One writer’s struggle with her weekly community-supported agriculture spoils
While I delight in the culinary process, the weekly bounty that is my community-supported agriculture produce box quickly becomes a burden for my refrigerator. Seriously, sometimes it feels like a vegetable avalanche pile out when I open the door. And the vegetables—everywhere!—are starting to create friction with my husband.
The quarrel derives not from the money spent on the box, as the “Regular Mixed” service is a drop in the bucket for organic produce, at $31.50 a week, but rather the amount of food wasted because of our inability to keep up with the pace of the deliveries.
In an effort to bring harmony back into my home, I started giving vegetables from my CSA box away to friends—a squash here, a cabbage there. But it doesn’t make a dent.

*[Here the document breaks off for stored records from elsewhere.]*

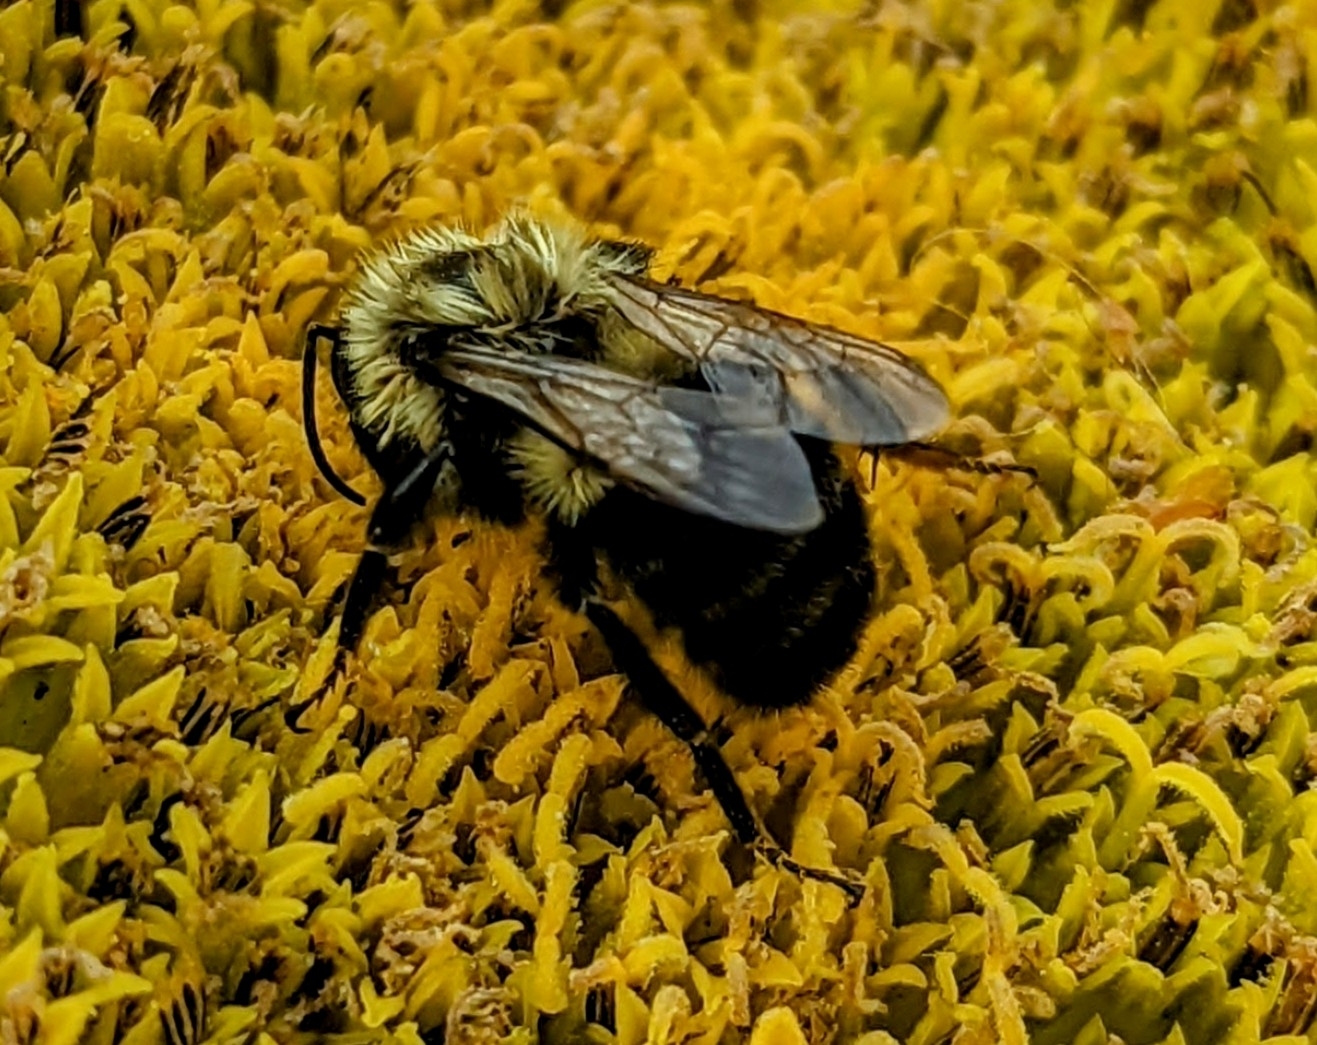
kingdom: Animalia
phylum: Arthropoda
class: Insecta
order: Hymenoptera
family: Apidae
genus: Bombus
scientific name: Bombus impatiens
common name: Common eastern bumble bee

So, I decide to challenge myself to better stay on top of the heap of mounting fruits and veggies and cook more.
You see, when I signed up for the Farm Fresh to You organic produce delivery service, I thought it would be a great way to eat healthier and support local growers. Farm Fresh to You, based out of the Capay Valley about 90 miles outside of San Francisco, is just one of the many CSA organizations that provides local, organic produce. With several delivery options, customers are able to vary both the composition and quantity of these veggie boxes.
But, not quite knowing what I was getting myself into, I opted for the more robust package—the “Regular Mixed” box, which the company touts as the perfect size for couples who enjoy cooking. And so, cooking I embraced.
During week one of my self-imposed challenge, I took a complete vegetable inventory. Not pleasant, as I discovered, hidden in the far recesses of the refrigerator, slimy cilantro and red chard wilted beyond recognition. Upsetting.
The inventory also unearthed two large bundles of broccoli, not a favorite vegetable. But it inspires to cook something I’ve never prepared before: broccoli soup.
For insight, I look to my husband’s late father’s potato-cheese soup recipe, thinking it could be a great starting point for my experiment. Success—I’ve reduced the vegetable mountain by two bundles of broccoli, several potatoes and, more importantly, I haven’t defiled my husband’s father’s recipe.
Despite these efforts, week two of the challenge brings a bit more spoiled produce. This time, a beautifully ripened avocado falls victim to neglect and slowly turns into a withered orb of mush, along with a bundle of green chard and parsley.
And, regrettably, yet another avalanche has formed in the fridge, cauliflower being the culprit. Cauliflower is a vegetable that has perplexed me for years. I look to my trusty recipe finder, www.epicurious.com, and discover one for cauliflower au gratin. Again, I luck out: Three heads have been extricated from the mountain and, better yet, my husband loves the dish.
The final week of the challenge brings with it, sadly, a little more spoiled produce. But to my surprise, the dirty looks have subsided. I decide to take full advantage of the CSA box and prepare the ultimate in veggie reduction: a frittata. With just a few eggs and a gaggle of veggies, I reduce the stockpile by half and can even see the back of the refrigerator.
To all those thinking about signing up for this delectably challenging service, I offer this: think about getting the small box. It just might save your relationship.